As for “Yemen’s recognized government,” General Abd Rabbuh Mansur Hadi was the only candidate whose name was penned on the ballot, and the ink is still all over America’s hands. America, Saudi Arabia and the Gulf Cooperation Council may recognize Hadi as the President of Yemen, but the Yemenis don’t. As professor of politics and Chair of Middle Eastern Studies at the University of San Francisco Stephen Zunes has explained, after millions of Yemenis took to the streets and forced U.S. backed dictator Ali Abdulah Saleh from seat of power he had occupied for three and a half decades, the Saudis, the Gulf Cooperation Council and the Americans simply installed General Abd Rabbuh Mansur Hadi, Saleh’s Vice President, as President: hardly what the Yemenis had intended. Intending a democratic revolution, they had established a National Council to form a provisional government until genuine elections could finally be held. The Americans and Saudis simply went around the Council and the public will and transferred power to the Vice President of Saleh’s dictatorial and repressive regime.
But not only is Canada supporting an invasion of Yemen to prop up a government forced on the Yemenis from outside, it is doing so to the benefit of al-Qaeda. As the Saudis and their allies wage war on the Houthi with American support, al-Qaeda’s influence grows because the Houthi were the most successful opposition force to al-Qaeda in Yemen. By sidelining the Houthi, the invasion advances the goals of al-Qaeda.
This conflict in foreign policy interests is no trivial one. When asked whether Canada’s troops will spread beyond Iraq and Syria around the world as jihadi groups around the world swear allegiance to al-Qaeda, Harper’s government has consistently drawn the line at fighting al-Qaeda core. But al-Qaeda in the Arabian Peninsula (AQAP), the Yemeni affiliate of al-Qaeda, is one of just five core al-Qaeda official affiliates in the world. And of the official affiliates, according to Jessica Stern and J.M. Berger, experts on al-Qaeda and the Islamic State and authors of ISIS: the State of Terror, AQAP is the most directly controlled by al-Qaeda Central. So Canada’s policy in Yemen is inconsistent with its policy of opposing al-Qaeda.
A second official al-Qaeda affiliate is Jabhat al-Nusra, the official al-Qaeda affiliate in Syria. So, supporting the invasion of Yemen is inconsistent with Canada’s policy in Syria: Canada is opposing one al-Qaeda affiliate in Syria while abetting one of at least equal centrality in Yemen.

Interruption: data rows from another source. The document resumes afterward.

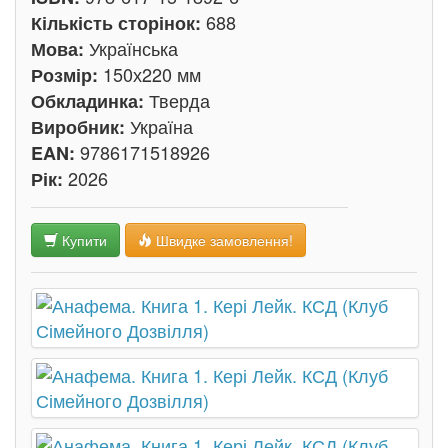
688
Кількість сторінок:
Українська
Мова:
150х220 мм
Розмір:
Тверда
Обкладинка:
Україна
Виробник:
9786171518926
EAN:
2026
Рік:
Купити
Швидке замовлення!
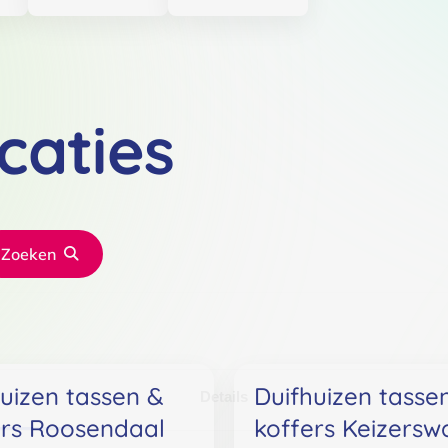
caties
Zoeken
uizen tassen &
Duifhuizen tasse
Details
ers Roosendaal
koffers Keizersw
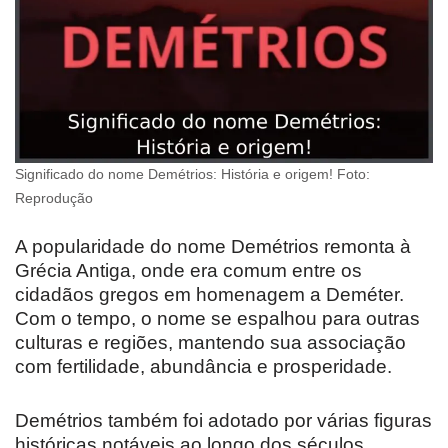
Significado do nome Demétrios: História e origem! Foto:
Reprodução
A popularidade do nome Demétrios remonta à
Grécia Antiga, onde era comum entre os
cidadãos gregos em homenagem a Deméter.
Com o tempo, o nome se espalhou para outras
culturas e regiões, mantendo sua associação
com fertilidade, abundância e prosperidade.
Demétrios também foi adotado por várias figuras
históricas notáveis ao longo dos séculos,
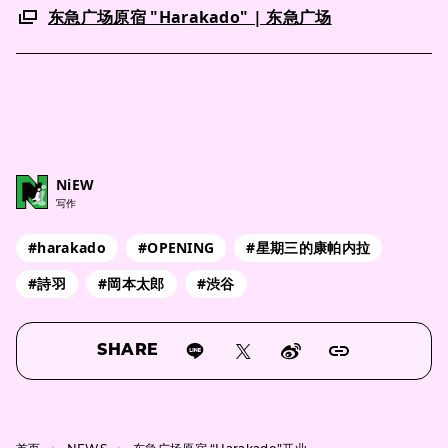
东急广场原宿 "Harakado" | 东急广场
NiEW
写作
#harakado
#OPENING
#星期三的康帕内拉
#詩羽
#岡本太郎
#渋谷
SHARE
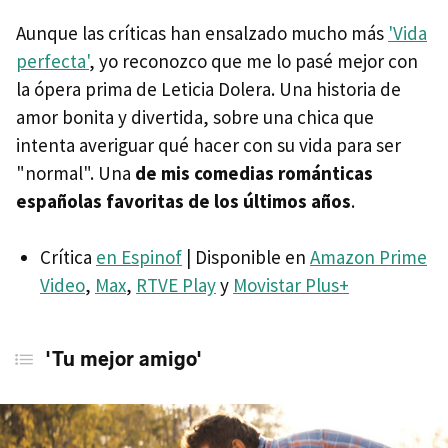
Aunque las críticas han ensalzado mucho más
'Vida
perfecta'
, yo reconozco que me lo pasé mejor con
la ópera prima de Leticia Dolera. Una historia de
amor bonita y divertida, sobre una chica que
intenta averiguar qué hacer con su vida para ser
"normal". Una
de mis comedias románticas
españolas favoritas de los últimos años
.
Crítica
en Espinof
| Disponible en
Amazon Prime
Video
,
Max
,
RTVE Play
y
Movistar Plus+
'Tu mejor amigo'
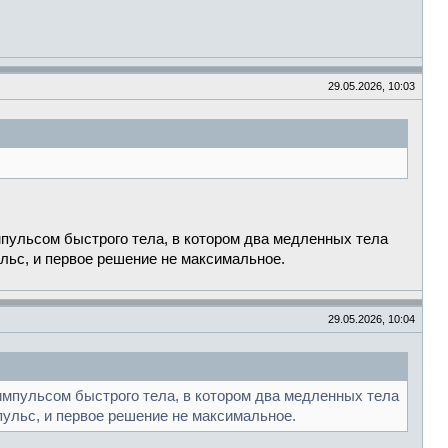
29.05.2026, 10:03
мпульсом быстрого тела, в котором два медленных тела
льс, и первое решение не максимальное.
29.05.2026, 10:04
импульсом быстрого тела, в котором два медленных тела
пульс, и первое решение не максимальное.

Harper’s policy on invading sovereign countries is inconsistent: he opposes invasion in some countries and participates in it in others. His policy of consistent support for Israel is far more inconsistent than he sells it as: his interests are not aligned with Israel’s in Ukraine or Syria. And his policy on al-Qaeda is inconsistent: he battles it in Syria and abets it in Yemen. Harper’s foreign policy is not based on principle, and because it is unprincipled, it is inconsistent.
Ted Snider has a graduate degree in philosophy and writes on analyzing patterns in U.S. foreign policy and history.